Battleaxe - Heavy Metal Sanctuary

Posted on Tuesday, September 16, 2014

It’s been ages since I’ve heard Battleaxe. They were a band that had cult status here in the US, but they never got beyond that point before they broke up. Most Metal fans here never heard of them. I had some knowledge of them because I loved obscure Metal releases even back in the early ’80s. I’d spend my hard earned allowance on tapes whenever I could, amassing a fair sized collection of Metal albums in the process. Most of the bands in my collection at the time were oddball releases that were chosen mostly by how cool the cover art was or how Metal the band name sounded, owing largely to the fact that none of my friends at the time listened to anything heavier than Journey.
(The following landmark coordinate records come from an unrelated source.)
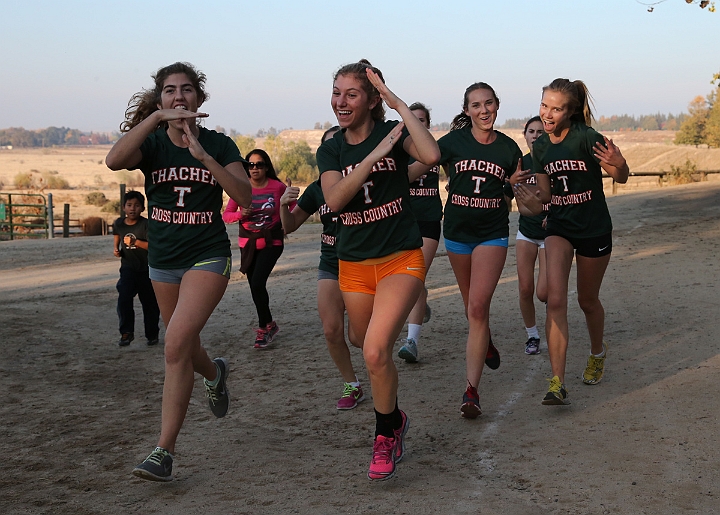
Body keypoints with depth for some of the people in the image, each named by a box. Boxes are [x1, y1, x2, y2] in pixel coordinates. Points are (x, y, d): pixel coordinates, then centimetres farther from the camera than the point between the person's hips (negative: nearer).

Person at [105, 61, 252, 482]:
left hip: (208, 256, -3)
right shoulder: (152, 144, -3)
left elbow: (245, 197, -17)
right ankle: (215, 374, 56)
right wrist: (155, 117, -34)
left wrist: (204, 156, -26)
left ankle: (165, 451, -15)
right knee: (183, 349, 18)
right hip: (163, 259, 4)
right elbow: (114, 160, -26)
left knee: (177, 343, -20)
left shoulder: (219, 144, -4)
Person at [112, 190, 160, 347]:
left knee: (149, 303, 8)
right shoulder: (118, 223, -1)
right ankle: (126, 332, -2)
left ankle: (152, 334, 24)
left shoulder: (146, 224, -15)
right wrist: (116, 249, 2)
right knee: (123, 300, -14)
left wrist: (136, 242, -33)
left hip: (146, 270, -2)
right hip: (128, 268, 2)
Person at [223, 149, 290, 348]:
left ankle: (264, 327, -1)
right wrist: (241, 214, -23)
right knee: (254, 285, 11)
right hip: (248, 244, 3)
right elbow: (226, 215, -5)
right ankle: (268, 324, 32)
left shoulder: (278, 187, -8)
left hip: (271, 242, -3)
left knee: (257, 282, -18)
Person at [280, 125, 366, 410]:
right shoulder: (318, 189, 4)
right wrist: (284, 204, -9)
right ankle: (352, 386, 13)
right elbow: (289, 226, 10)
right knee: (332, 331, -8)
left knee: (358, 338, -7)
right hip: (330, 267, 4)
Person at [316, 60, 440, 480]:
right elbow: (334, 199, -15)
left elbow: (431, 155, -28)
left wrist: (398, 103, -22)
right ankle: (396, 420, 42)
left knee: (375, 351, -21)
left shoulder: (393, 134, -5)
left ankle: (387, 433, 1)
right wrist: (374, 155, -21)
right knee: (374, 353, 16)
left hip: (400, 260, -5)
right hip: (354, 265, 5)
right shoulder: (330, 151, 5)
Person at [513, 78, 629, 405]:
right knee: (555, 300, -15)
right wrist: (529, 198, -15)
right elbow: (546, 194, 8)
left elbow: (621, 178, -14)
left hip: (594, 229, -3)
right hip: (559, 228, 3)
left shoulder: (586, 138, -17)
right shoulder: (540, 147, 0)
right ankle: (557, 383, -16)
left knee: (587, 300, 14)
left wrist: (619, 164, -38)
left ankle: (597, 353, 46)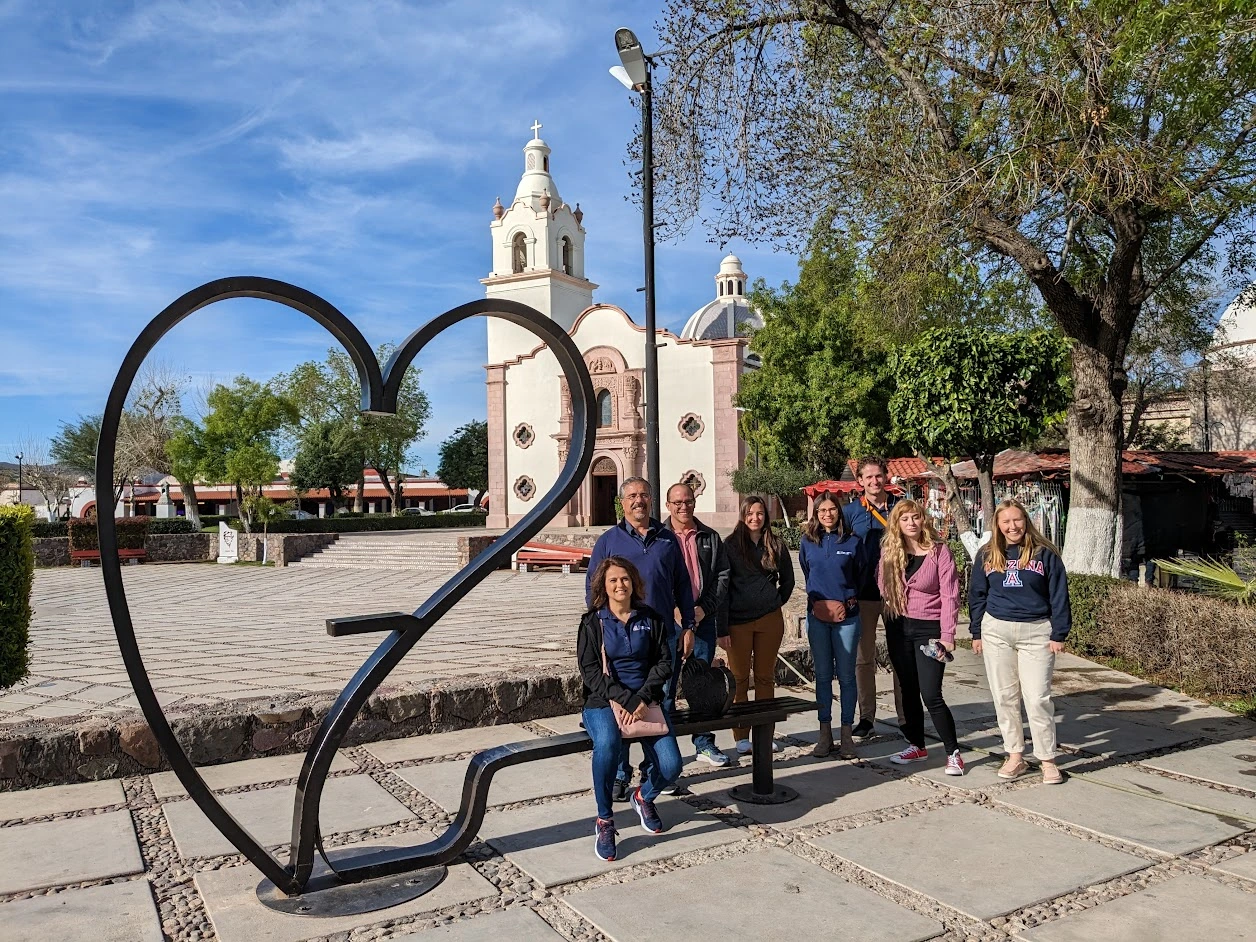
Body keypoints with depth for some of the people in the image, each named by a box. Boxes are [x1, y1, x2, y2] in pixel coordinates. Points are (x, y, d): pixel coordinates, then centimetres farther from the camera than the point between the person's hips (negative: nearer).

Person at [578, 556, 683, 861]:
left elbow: (664, 662, 4)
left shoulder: (651, 619, 8)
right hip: (603, 702, -3)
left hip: (645, 701, 3)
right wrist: (625, 698, -17)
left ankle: (644, 796, 22)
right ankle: (604, 820, -14)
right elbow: (589, 671, -6)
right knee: (607, 743, -36)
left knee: (670, 767, -16)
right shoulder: (592, 623, 1)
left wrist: (643, 697, -12)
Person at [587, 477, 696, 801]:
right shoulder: (609, 540, 4)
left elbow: (682, 585, 13)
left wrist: (688, 626, 8)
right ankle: (619, 774, 13)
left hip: (664, 634, 2)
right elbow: (593, 588, 4)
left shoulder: (667, 538, 11)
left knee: (662, 704, 8)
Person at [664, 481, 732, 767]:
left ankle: (705, 743, 22)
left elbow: (722, 577, 5)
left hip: (703, 617, 3)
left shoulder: (710, 538, 9)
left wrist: (705, 608, -7)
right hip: (668, 619, -2)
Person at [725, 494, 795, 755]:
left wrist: (776, 602, 9)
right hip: (738, 619, -2)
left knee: (765, 677, 9)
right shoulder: (731, 545, 0)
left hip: (769, 619, 2)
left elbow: (788, 579, 19)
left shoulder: (776, 545, 7)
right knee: (739, 678, 2)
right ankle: (742, 737, 9)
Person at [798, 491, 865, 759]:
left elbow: (862, 575, 8)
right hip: (817, 616, 2)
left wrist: (847, 601, 3)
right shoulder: (808, 542, 5)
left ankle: (846, 734, 13)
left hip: (846, 616, -2)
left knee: (846, 675, 4)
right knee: (823, 676, 7)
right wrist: (816, 601, 9)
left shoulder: (853, 541, -1)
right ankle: (825, 733, 14)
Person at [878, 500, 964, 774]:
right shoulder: (889, 551, 2)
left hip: (928, 628, -4)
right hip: (898, 628, 4)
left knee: (931, 695, -8)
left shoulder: (939, 551, -9)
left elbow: (949, 595, -10)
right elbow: (882, 584, 13)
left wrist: (947, 635, -14)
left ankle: (953, 752, 7)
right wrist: (893, 606, -1)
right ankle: (916, 746, 27)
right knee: (908, 690, 13)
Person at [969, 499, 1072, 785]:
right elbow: (977, 595, 11)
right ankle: (1015, 756, 18)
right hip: (996, 632, 3)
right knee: (1004, 697, 7)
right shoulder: (987, 556, 6)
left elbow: (1059, 597, 0)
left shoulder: (1045, 554, -1)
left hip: (1036, 632, -3)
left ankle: (1048, 760, 8)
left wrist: (1058, 635, -4)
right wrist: (976, 633, 8)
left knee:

It was a hit or miss way of finding new bands, but without it, I would have probably never heard of half of the groups that I regularly listened to back then. Like many of the bands from that era, Battleaxe has a sound that most modern fans wouldn’t even consider Metal. Listened to with a modern ear, stuff like Battleaxe, Witchfinder General, Saxon and many others would be classified as Hard Rock. The guitar-work is hard driving, but still possessing melody and plenty of catchy hooks and rhythms that get your head banging right away. Dave King, the sole remaining original member, hasn’t changed much when it comes to the band’s sound. In this case, he would have been a fool to mess with the formula, because the main draw is this band’s NWOBHM bloodline. He’s modernized the lyrics a bit, but for the most part, this could have easily been a remastered recording from 1985. For me, this LP was a nostalgia thing. I still love listening to old-school Heavy Fucking Metal once in a while because it reminds me why I started listening to this kind of music in the first place. Heavy Metal Sanctuary still has that Hard Rock/Heavy Metal style infused with some Punk energy that I remember from the days of Di’Anno-era Iron Maiden, old Saxon and many others from that period. It’s a bit on the campy side, but this is a very fun listen. Fans of NWOBHM, ’70s Hard Rock or early Metal (Dio’s Holy Diver, early Metal Church or Judas Priest) will get the most enjoyment out of it. If you’re looking for brutality and soul-tearing evil music, you’re probably going to be disappointed.